Directions for this task: Switch "collectors" to "collected by" throughout the material below and write out the lines again with nothing else changed. Leave the pictures out of your answer.
══ Data for processing ══
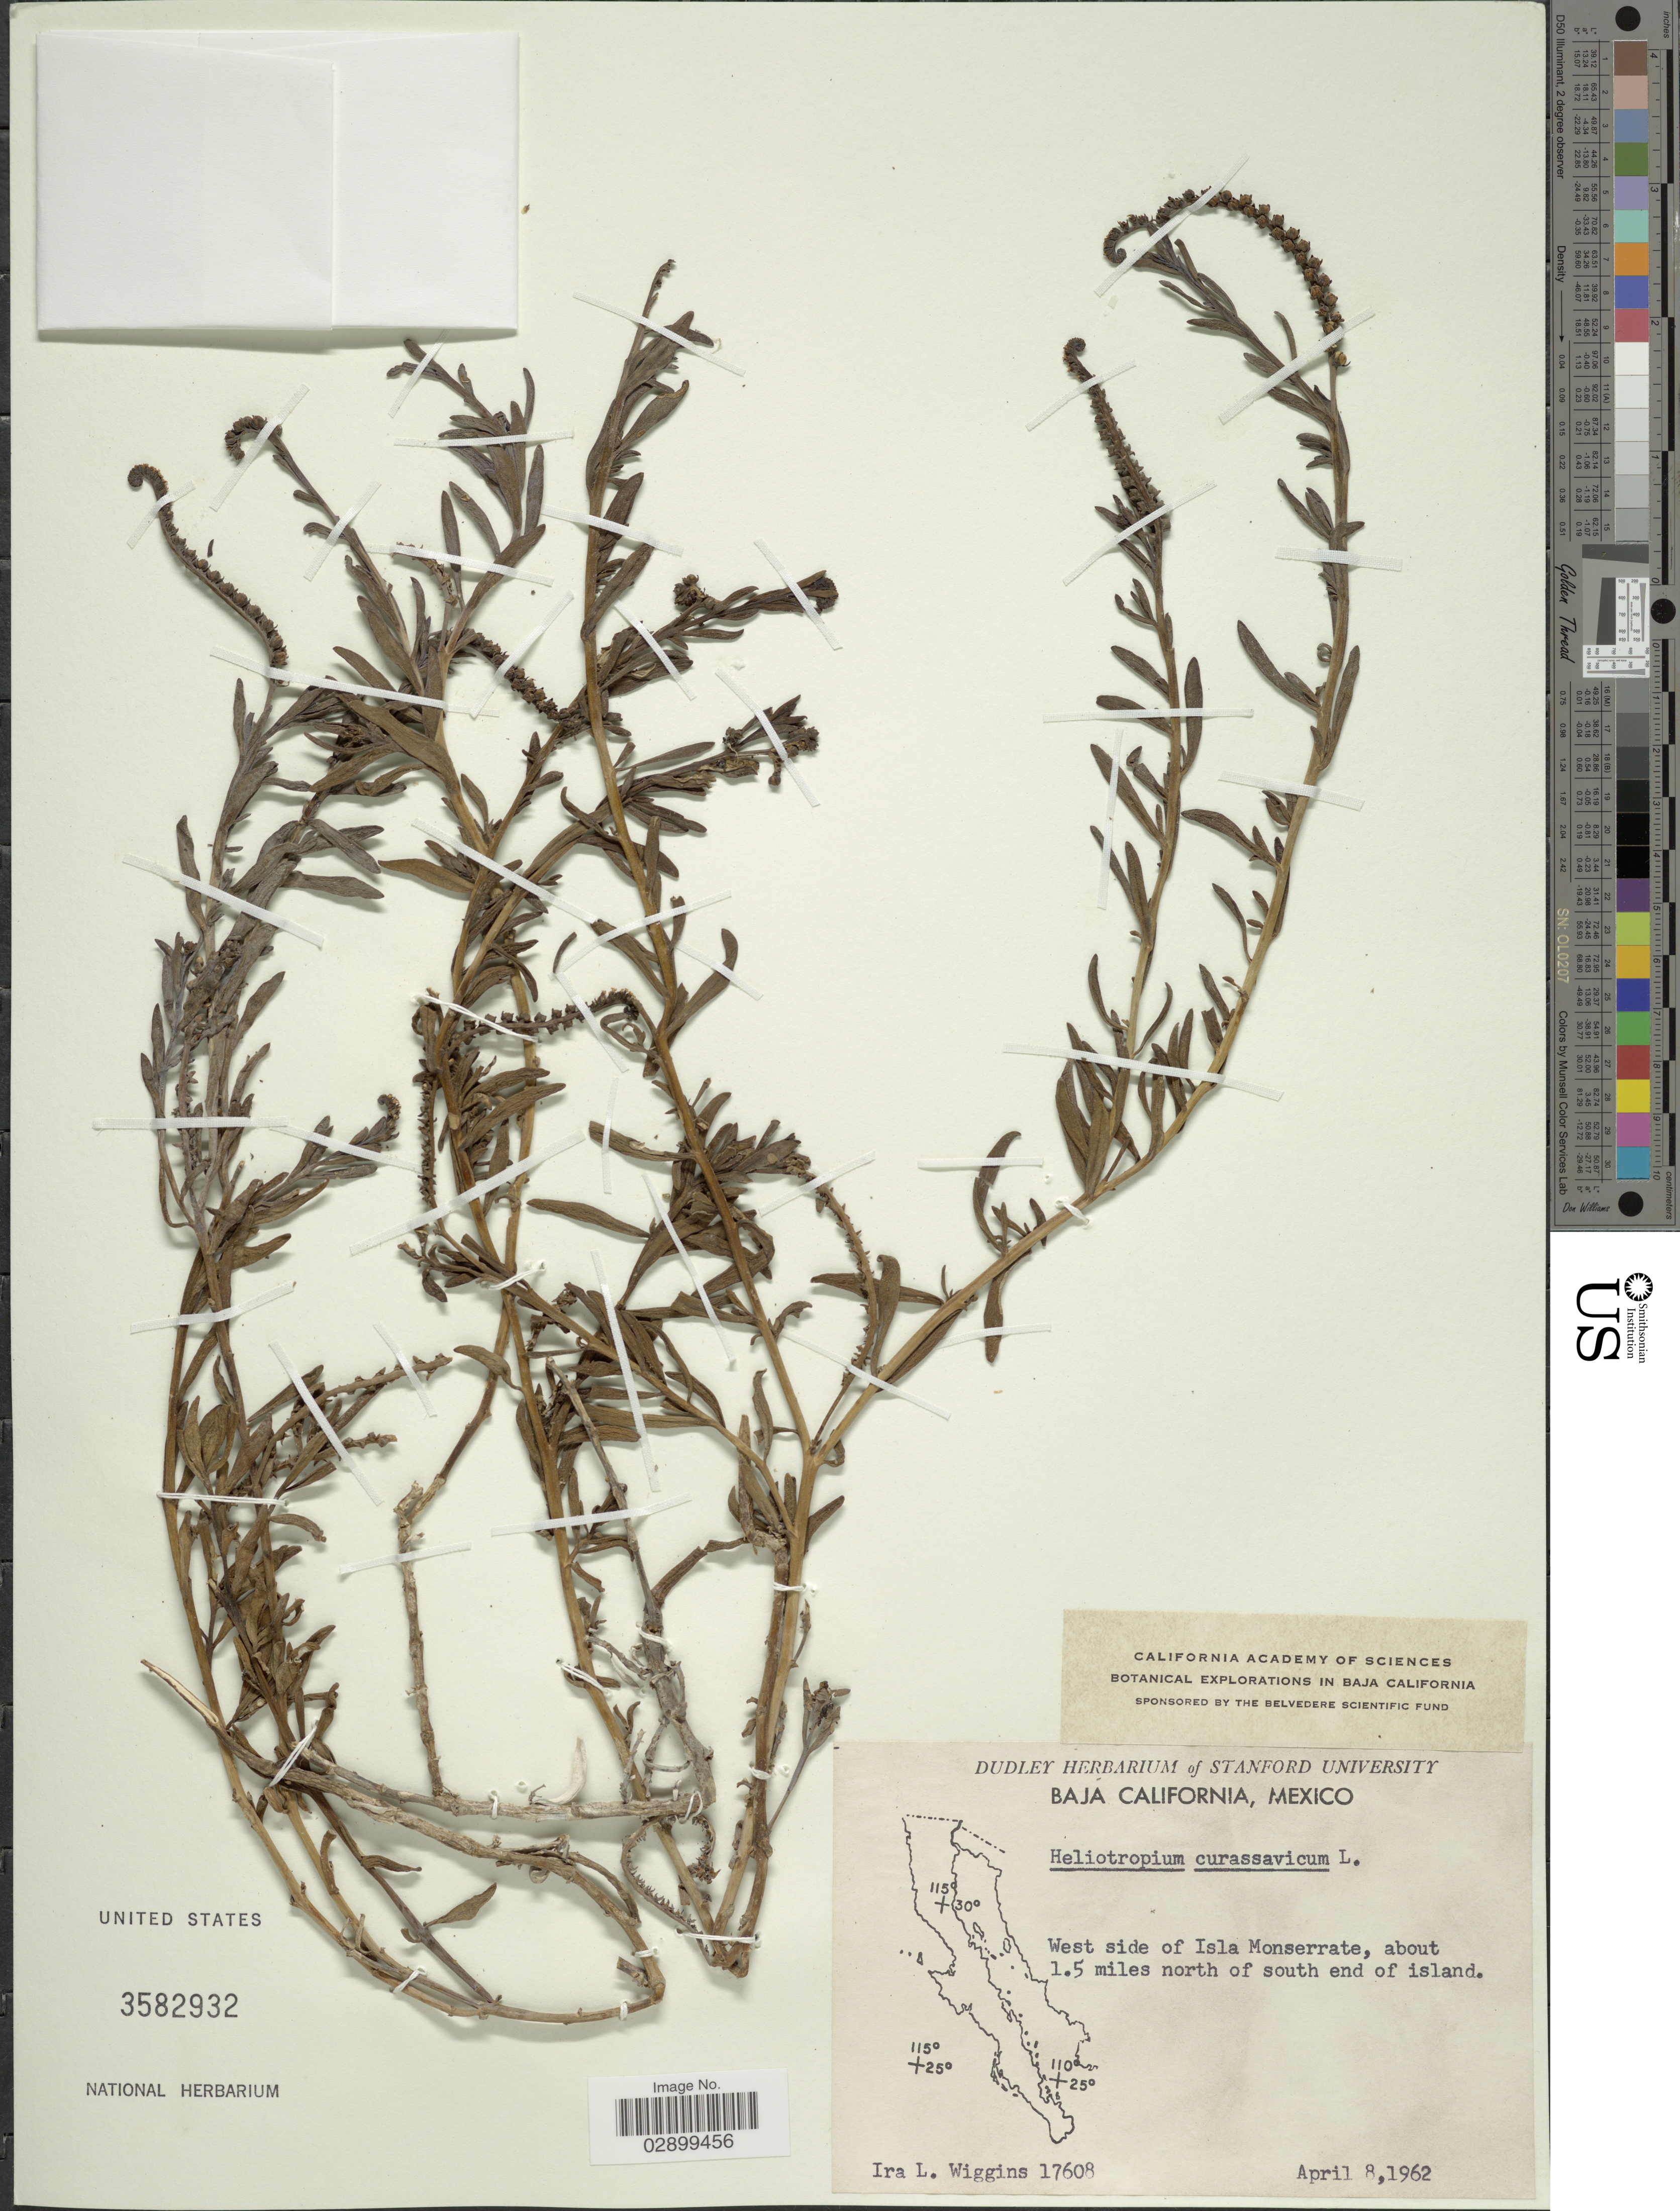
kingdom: Plantae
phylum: Tracheophyta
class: Magnoliopsida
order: Boraginales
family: Heliotropiaceae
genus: Heliotropium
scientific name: Heliotropium curassavicum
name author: L.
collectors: I. L. Wiggins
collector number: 17608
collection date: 1962-04-08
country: Mexico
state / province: Baja California Sur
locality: West side of Isla Monserrate, about 1.5 miles north of south end of island.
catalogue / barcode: US 3582932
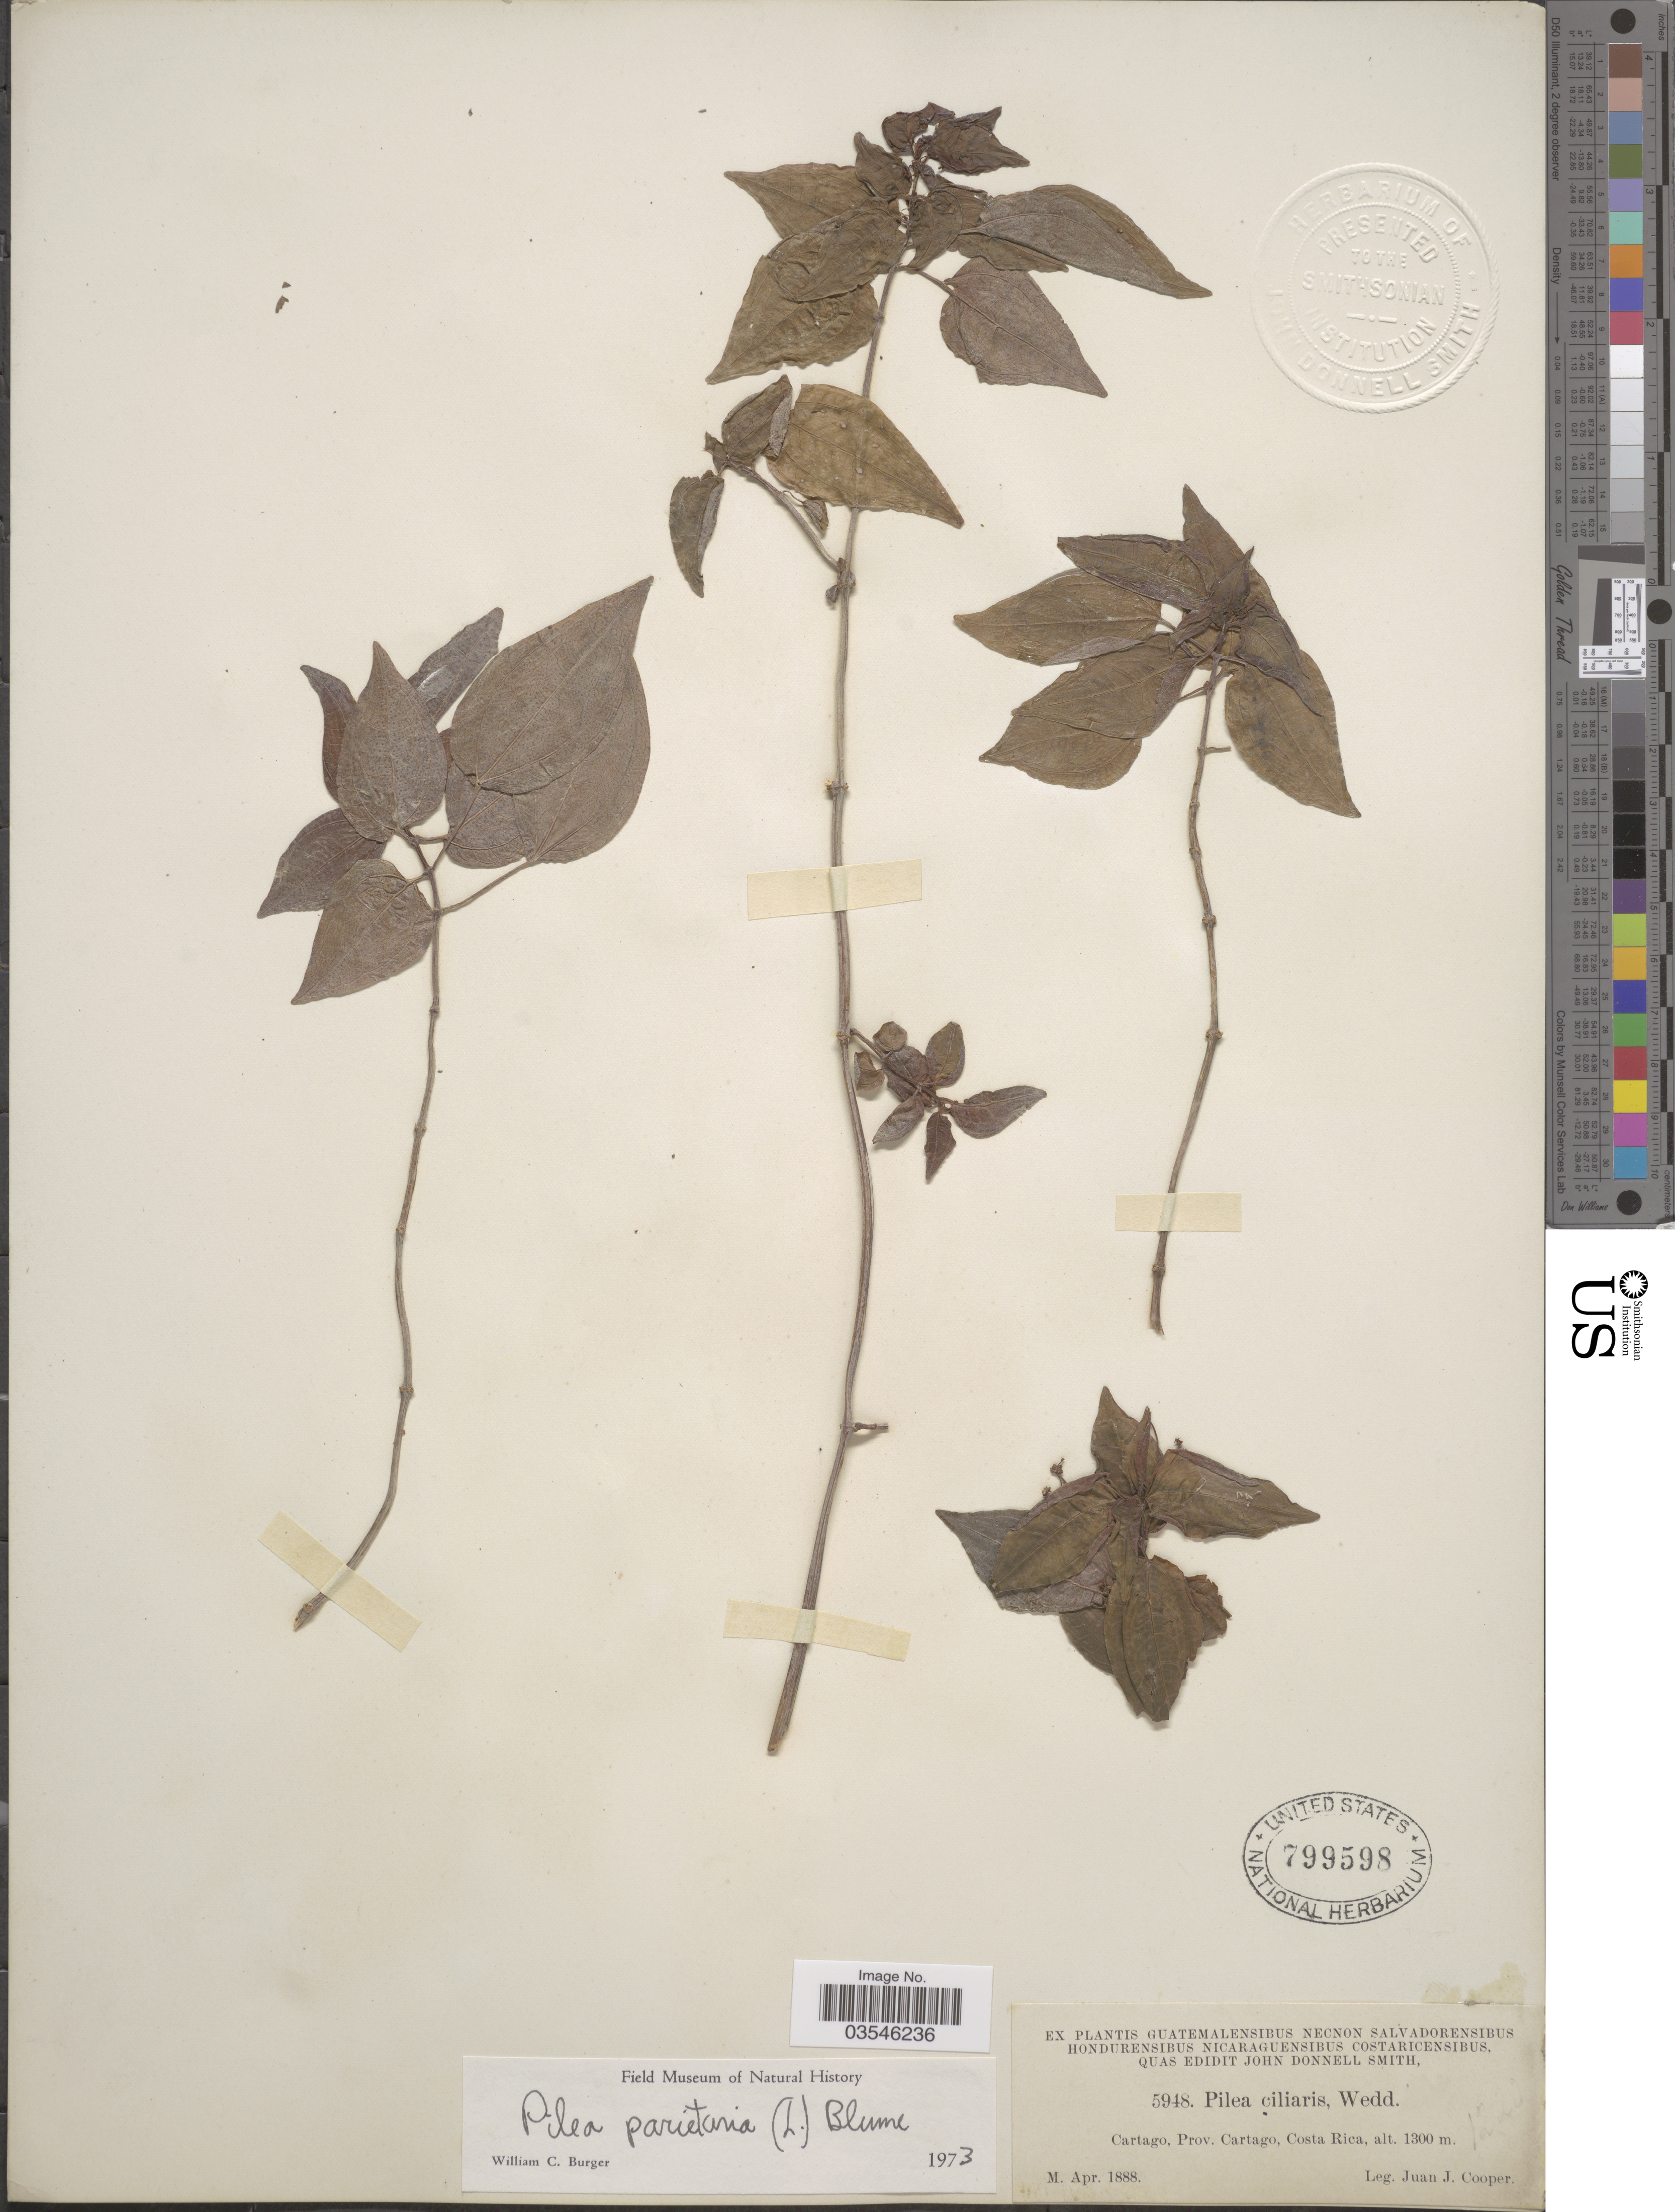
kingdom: Plantae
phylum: Tracheophyta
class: Magnoliopsida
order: Rosales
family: Urticaceae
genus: Pilea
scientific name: Pilea parietaria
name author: (L.) Blume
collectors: J. J. Cooper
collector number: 5948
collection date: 1888-04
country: Costa Rica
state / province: Cartago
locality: Cartago.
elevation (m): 1300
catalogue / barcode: US 799598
═══
The completed task:
kingdom: Plantae
phylum: Tracheophyta
class: Magnoliopsida
order: Boraginales
family: Heliotropiaceae
genus: Heliotropium
scientific name: Heliotropium curassavicum
name author: L.
collected by: I. L. Wiggins
collector number: 17608
collection date: 1962-04-08
country: Mexico
state / province: Baja California Sur
locality: West side of Isla Monserrate, about 1.5 miles north of south end of island.
catalogue / barcode: US 3582932
kingdom: Plantae
phylum: Tracheophyta
class: Magnoliopsida
order: Rosales
family: Urticaceae
genus: Pilea
scientific name: Pilea parietaria
name author: (L.) Blume
collected by: J. J. Cooper
collector number: 5948
collection date: 1888-04
country: Costa Rica
state / province: Cartago
locality: Cartago.
elevation (m): 1300
catalogue / barcode: US 799598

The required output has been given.